1

I have an excel file with damaged rows on the top (3 first rows) which needs to be skipped, I'm using spark-excel library to read the excel file, on their github there no such functionality, so is there a way to achieve this?

This my code:

Dataset<Row> ds = session.read().format("com.crealytics.spark.excel")
                                .option("location", filePath)
                                .option("sheetName", "Feuil1")
                                .option("useHeader", "true")
                                .option("delimiter", "|")
                                .option("treatEmptyValuesAsNulls", "true")
                                .option("inferSchema", "true")
                                .option("addColorColumns", "false")
                                .load(filePath);
baitmbarek
  • 2,440
  • 4
  • 18
  • 26
Abdennacer Lachiheb
  • 4,388
  • 7
  • 30
  • 61

4 Answers4

1

I have looked at the source code and there is no option for the same

https://github.com/crealytics/spark-excel/blob/master/src/main/scala/com/crealytics/spark/excel/DefaultSource.scala

You should fix your excel file and remove the first 3 rows. Or else you would need to create a patched version of the code to allow you the same. Which would be way more effort then having a correct excel sheet

Tarun Lalwani
  • 142,312
  • 9
  • 204
  • 265
0

This issue is fixed with spark excel 0.9.16, issue link in github

Abdennacer Lachiheb
  • 4,388
  • 7
  • 30
  • 61
0

You can use the skipFirstRows option (I believe it is deprecated after version 0.11)

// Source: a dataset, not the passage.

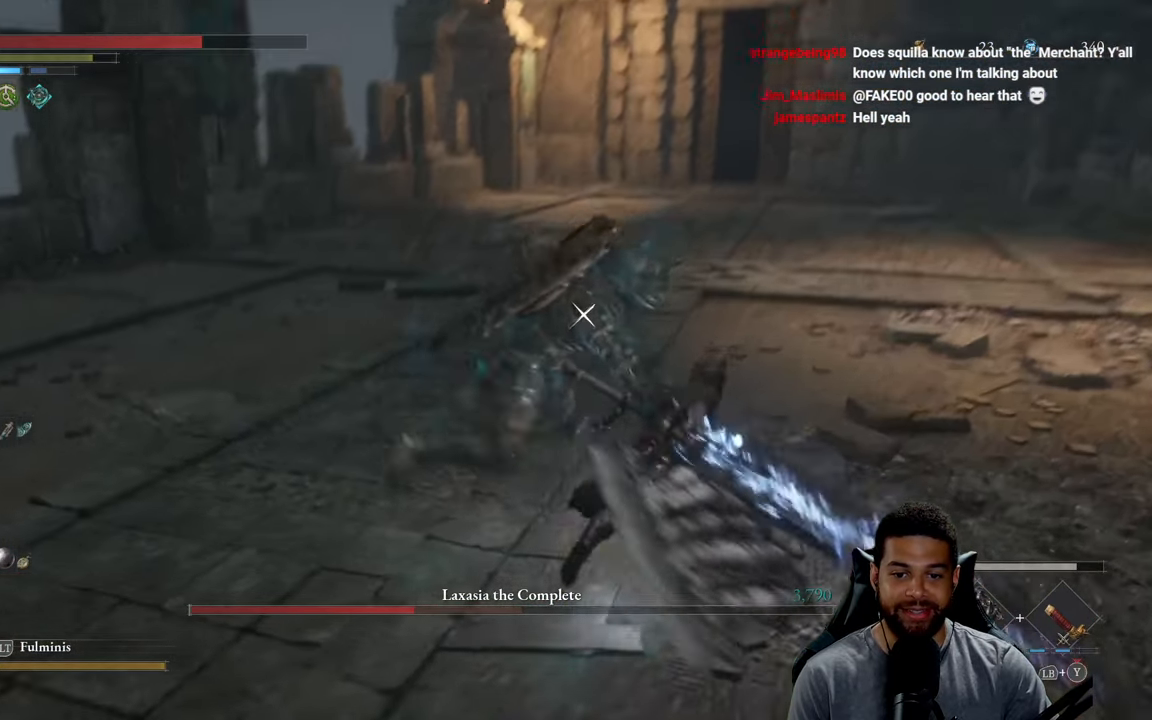
{"buttons": [], "left_stick": "up-left", "right_stick": "center", "events": [[67, "left_stick", "up"], [183, "R1", "down"], [267, "R1", "up"], [367, "left_stick", "up-left"]]}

Library Dependency : "com.crealytics" %% "spark-excel" % "0.10.2"

Sample Code :

val df = sparkSession.read.format("com.crealytics.spark.excel")
      .option("location", inputLocation)
      .option("sheetName", "sheet1")
      .option("useHeader", "true")
      .option("skipFirstRows", "2") // Mention the number of top rows to be skipped
      .load(inputLocation)

Hope it helps! Feel free to let me know in comments if you have any doubts/issues. Thanks!

0

skipFirstRows was deprecated in favor of more generic dataAddress option. For your specific example, you can skip rows by specifying start range for your data:

Dataset<Row> ds = session.read().format("com.crealytics.spark.excel")
                                .option("location", filePath)
                                .option("useHeader", "true")
                                .option("delimiter", "|")
                                .option("treatEmptyValuesAsNulls", "true")
                                .option("inferSchema", "true")
                                .option("addColorColumns", "false")
                                .option("dataAddress", "'Feuil1'!A3") // From the docs: Start cell of the data. Reading will return all rows below and all columns to the right
                                .load(filePath);
qaziqarta
  • 1,782
  • 1
  • 4
  • 11